**Exercise**
Would you copy every one of the lines below word for word, with nothing added or left out?

━━━━━━━━━━━━━━━━

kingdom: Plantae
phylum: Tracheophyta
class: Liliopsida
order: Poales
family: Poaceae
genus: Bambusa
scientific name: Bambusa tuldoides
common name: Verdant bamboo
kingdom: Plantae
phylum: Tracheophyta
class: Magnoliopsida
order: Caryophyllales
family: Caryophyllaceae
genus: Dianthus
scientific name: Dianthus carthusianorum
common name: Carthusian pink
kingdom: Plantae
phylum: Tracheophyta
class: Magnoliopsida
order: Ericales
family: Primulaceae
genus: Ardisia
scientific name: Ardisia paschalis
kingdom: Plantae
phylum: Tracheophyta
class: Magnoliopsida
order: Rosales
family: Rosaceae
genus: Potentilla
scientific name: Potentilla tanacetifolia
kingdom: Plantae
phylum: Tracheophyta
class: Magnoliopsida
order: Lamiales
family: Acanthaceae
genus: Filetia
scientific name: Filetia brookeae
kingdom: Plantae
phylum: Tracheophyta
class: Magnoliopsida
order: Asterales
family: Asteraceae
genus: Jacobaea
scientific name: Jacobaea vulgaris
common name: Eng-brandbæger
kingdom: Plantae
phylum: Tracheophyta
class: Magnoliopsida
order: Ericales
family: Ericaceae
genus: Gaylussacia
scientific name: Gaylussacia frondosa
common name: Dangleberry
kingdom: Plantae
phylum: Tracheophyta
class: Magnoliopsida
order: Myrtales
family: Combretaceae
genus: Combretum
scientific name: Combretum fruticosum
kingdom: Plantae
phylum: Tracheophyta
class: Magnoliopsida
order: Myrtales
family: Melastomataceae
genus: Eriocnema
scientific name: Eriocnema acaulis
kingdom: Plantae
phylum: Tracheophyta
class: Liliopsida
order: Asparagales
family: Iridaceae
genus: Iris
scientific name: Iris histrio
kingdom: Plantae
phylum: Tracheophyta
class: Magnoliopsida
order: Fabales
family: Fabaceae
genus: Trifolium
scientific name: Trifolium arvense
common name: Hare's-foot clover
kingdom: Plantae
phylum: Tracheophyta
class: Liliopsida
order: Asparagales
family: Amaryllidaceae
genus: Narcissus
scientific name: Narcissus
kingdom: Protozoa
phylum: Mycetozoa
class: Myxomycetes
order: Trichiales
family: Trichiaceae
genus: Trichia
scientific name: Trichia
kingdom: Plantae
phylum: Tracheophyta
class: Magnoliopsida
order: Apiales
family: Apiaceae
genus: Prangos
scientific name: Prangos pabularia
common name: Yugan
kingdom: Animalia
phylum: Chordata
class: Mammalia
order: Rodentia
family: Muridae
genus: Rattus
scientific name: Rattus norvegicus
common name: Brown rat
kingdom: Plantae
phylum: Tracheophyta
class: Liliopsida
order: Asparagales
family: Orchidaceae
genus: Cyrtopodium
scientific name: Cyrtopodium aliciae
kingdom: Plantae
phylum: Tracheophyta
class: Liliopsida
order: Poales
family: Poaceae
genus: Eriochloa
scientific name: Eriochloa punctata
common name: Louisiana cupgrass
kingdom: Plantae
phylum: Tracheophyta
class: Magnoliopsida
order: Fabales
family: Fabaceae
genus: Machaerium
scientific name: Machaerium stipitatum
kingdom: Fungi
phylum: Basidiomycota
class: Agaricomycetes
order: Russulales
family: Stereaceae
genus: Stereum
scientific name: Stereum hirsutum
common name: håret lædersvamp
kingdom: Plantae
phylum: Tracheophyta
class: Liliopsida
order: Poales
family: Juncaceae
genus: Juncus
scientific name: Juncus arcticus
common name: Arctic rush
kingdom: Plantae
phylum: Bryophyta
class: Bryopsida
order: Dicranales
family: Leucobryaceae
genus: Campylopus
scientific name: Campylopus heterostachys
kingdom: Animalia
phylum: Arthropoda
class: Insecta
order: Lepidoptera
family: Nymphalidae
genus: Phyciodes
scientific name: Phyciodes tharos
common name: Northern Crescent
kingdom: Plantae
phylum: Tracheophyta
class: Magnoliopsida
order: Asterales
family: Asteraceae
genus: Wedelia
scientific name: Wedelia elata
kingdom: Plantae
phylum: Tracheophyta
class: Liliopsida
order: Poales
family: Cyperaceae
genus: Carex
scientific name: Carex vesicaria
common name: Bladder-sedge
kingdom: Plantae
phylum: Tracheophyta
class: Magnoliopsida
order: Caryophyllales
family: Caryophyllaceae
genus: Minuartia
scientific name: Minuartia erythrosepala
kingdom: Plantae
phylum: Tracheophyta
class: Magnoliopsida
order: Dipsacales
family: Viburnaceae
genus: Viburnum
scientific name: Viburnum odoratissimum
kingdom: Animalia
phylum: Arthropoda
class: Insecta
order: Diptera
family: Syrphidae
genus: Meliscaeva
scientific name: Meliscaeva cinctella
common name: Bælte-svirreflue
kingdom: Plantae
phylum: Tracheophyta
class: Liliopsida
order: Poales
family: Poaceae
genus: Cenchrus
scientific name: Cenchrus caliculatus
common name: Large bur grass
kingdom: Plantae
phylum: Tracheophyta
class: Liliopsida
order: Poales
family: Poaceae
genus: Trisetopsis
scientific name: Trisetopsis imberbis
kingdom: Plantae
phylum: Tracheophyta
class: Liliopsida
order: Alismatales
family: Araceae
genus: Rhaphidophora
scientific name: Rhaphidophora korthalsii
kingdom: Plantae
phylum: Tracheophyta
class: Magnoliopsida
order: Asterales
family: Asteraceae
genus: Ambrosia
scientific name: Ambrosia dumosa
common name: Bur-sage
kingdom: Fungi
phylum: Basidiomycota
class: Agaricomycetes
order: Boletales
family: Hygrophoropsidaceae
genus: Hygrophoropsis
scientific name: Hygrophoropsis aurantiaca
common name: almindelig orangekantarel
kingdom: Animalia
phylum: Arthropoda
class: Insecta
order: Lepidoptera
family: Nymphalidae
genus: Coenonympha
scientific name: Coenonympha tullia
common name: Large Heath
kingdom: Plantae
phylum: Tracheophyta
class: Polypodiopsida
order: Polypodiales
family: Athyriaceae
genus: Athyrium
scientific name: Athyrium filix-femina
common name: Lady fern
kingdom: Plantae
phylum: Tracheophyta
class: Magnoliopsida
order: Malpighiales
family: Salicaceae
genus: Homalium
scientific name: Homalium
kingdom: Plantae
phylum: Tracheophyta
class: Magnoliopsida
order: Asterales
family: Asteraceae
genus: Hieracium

━━━━━━━━━━━━━━━━

**Exercise response**
kingdom: Plantae
phylum: Tracheophyta
class: Liliopsida
order: Poales
family: Poaceae
genus: Bambusa
scientific name: Bambusa tuldoides
common name: Verdant bamboo
kingdom: Plantae
phylum: Tracheophyta
class: Magnoliopsida
order: Caryophyllales
family: Caryophyllaceae
genus: Dianthus
scientific name: Dianthus carthusianorum
common name: Carthusian pink
kingdom: Plantae
phylum: Tracheophyta
class: Magnoliopsida
order: Ericales
family: Primulaceae
genus: Ardisia
scientific name: Ardisia paschalis
kingdom: Plantae
phylum: Tracheophyta
class: Magnoliopsida
order: Rosales
family: Rosaceae
genus: Potentilla
scientific name: Potentilla tanacetifolia
kingdom: Plantae
phylum: Tracheophyta
class: Magnoliopsida
order: Lamiales
family: Acanthaceae
genus: Filetia
scientific name: Filetia brookeae
kingdom: Plantae
phylum: Tracheophyta
class: Magnoliopsida
order: Asterales
family: Asteraceae
genus: Jacobaea
scientific name: Jacobaea vulgaris
common name: Eng-brandbæger
kingdom: Plantae
phylum: Tracheophyta
class: Magnoliopsida
order: Ericales
family: Ericaceae
genus: Gaylussacia
scientific name: Gaylussacia frondosa
common name: Dangleberry
kingdom: Plantae
phylum: Tracheophyta
class: Magnoliopsida
order: Myrtales
family: Combretaceae
genus: Combretum
scientific name: Combretum fruticosum
kingdom: Plantae
phylum: Tracheophyta
class: Magnoliopsida
order: Myrtales
family: Melastomataceae
genus: Eriocnema
scientific name: Eriocnema acaulis
kingdom: Plantae
phylum: Tracheophyta
class: Liliopsida
order: Asparagales
family: Iridaceae
genus: Iris
scientific name: Iris histrio
kingdom: Plantae
phylum: Tracheophyta
class: Magnoliopsida
order: Fabales
family: Fabaceae
genus: Trifolium
scientific name: Trifolium arvense
common name: Hare's-foot clover
kingdom: Plantae
phylum: Tracheophyta
class: Liliopsida
order: Asparagales
family: Amaryllidaceae
genus: Narcissus
scientific name: Narcissus
kingdom: Protozoa
phylum: Mycetozoa
class: Myxomycetes
order: Trichiales
family: Trichiaceae
genus: Trichia
scientific name: Trichia
kingdom: Plantae
phylum: Tracheophyta
class: Magnoliopsida
order: Apiales
family: Apiaceae
genus: Prangos
scientific name: Prangos pabularia
common name: Yugan
kingdom: Animalia
phylum: Chordata
class: Mammalia
order: Rodentia
family: Muridae
genus: Rattus
scientific name: Rattus norvegicus
common name: Brown rat
kingdom: Plantae
phylum: Tracheophyta
class: Liliopsida
order: Asparagales
family: Orchidaceae
genus: Cyrtopodium
scientific name: Cyrtopodium aliciae
kingdom: Plantae
phylum: Tracheophyta
class: Liliopsida
order: Poales
family: Poaceae
genus: Eriochloa
scientific name: Eriochloa punctata
common name: Louisiana cupgrass
kingdom: Plantae
phylum: Tracheophyta
class: Magnoliopsida
order: Fabales
family: Fabaceae
genus: Machaerium
scientific name: Machaerium stipitatum
kingdom: Fungi
phylum: Basidiomycota
class: Agaricomycetes
order: Russulales
family: Stereaceae
genus: Stereum
scientific name: Stereum hirsutum
common name: håret lædersvamp
kingdom: Plantae
phylum: Tracheophyta
class: Liliopsida
order: Poales
family: Juncaceae
genus: Juncus
scientific name: Juncus arcticus
common name: Arctic rush
kingdom: Plantae
phylum: Bryophyta
class: Bryopsida
order: Dicranales
family: Leucobryaceae
genus: Campylopus
scientific name: Campylopus heterostachys
kingdom: Animalia
phylum: Arthropoda
class: Insecta
order: Lepidoptera
family: Nymphalidae
genus: Phyciodes
scientific name: Phyciodes tharos
common name: Northern Crescent
kingdom: Plantae
phylum: Tracheophyta
class: Magnoliopsida
order: Asterales
family: Asteraceae
genus: Wedelia
scientific name: Wedelia elata
kingdom: Plantae
phylum: Tracheophyta
class: Liliopsida
order: Poales
family: Cyperaceae
genus: Carex
scientific name: Carex vesicaria
common name: Bladder-sedge
kingdom: Plantae
phylum: Tracheophyta
class: Magnoliopsida
order: Caryophyllales
family: Caryophyllaceae
genus: Minuartia
scientific name: Minuartia erythrosepala
kingdom: Plantae
phylum: Tracheophyta
class: Magnoliopsida
order: Dipsacales
family: Viburnaceae
genus: Viburnum
scientific name: Viburnum odoratissimum
kingdom: Animalia
phylum: Arthropoda
class: Insecta
order: Diptera
family: Syrphidae
genus: Meliscaeva
scientific name: Meliscaeva cinctella
common name: Bælte-svirreflue
kingdom: Plantae
phylum: Tracheophyta
class: Liliopsida
order: Poales
family: Poaceae
genus: Cenchrus
scientific name: Cenchrus caliculatus
common name: Large bur grass
kingdom: Plantae
phylum: Tracheophyta
class: Liliopsida
order: Poales
family: Poaceae
genus: Trisetopsis
scientific name: Trisetopsis imberbis
kingdom: Plantae
phylum: Tracheophyta
class: Liliopsida
order: Alismatales
family: Araceae
genus: Rhaphidophora
scientific name: Rhaphidophora korthalsii
kingdom: Plantae
phylum: Tracheophyta
class: Magnoliopsida
order: Asterales
family: Asteraceae
genus: Ambrosia
scientific name: Ambrosia dumosa
common name: Bur-sage
kingdom: Fungi
phylum: Basidiomycota
class: Agaricomycetes
order: Boletales
family: Hygrophoropsidaceae
genus: Hygrophoropsis
scientific name: Hygrophoropsis aurantiaca
common name: almindelig orangekantarel
kingdom: Animalia
phylum: Arthropoda
class: Insecta
order: Lepidoptera
family: Nymphalidae
genus: Coenonympha
scientific name: Coenonympha tullia
common name: Large Heath
kingdom: Plantae
phylum: Tracheophyta
class: Polypodiopsida
order: Polypodiales
family: Athyriaceae
genus: Athyrium
scientific name: Athyrium filix-femina
common name: Lady fern
kingdom: Plantae
phylum: Tracheophyta
class: Magnoliopsida
order: Malpighiales
family: Salicaceae
genus: Homalium
scientific name: Homalium
kingdom: Plantae
phylum: Tracheophyta
class: Magnoliopsida
order: Asterales
family: Asteraceae
genus: Hieracium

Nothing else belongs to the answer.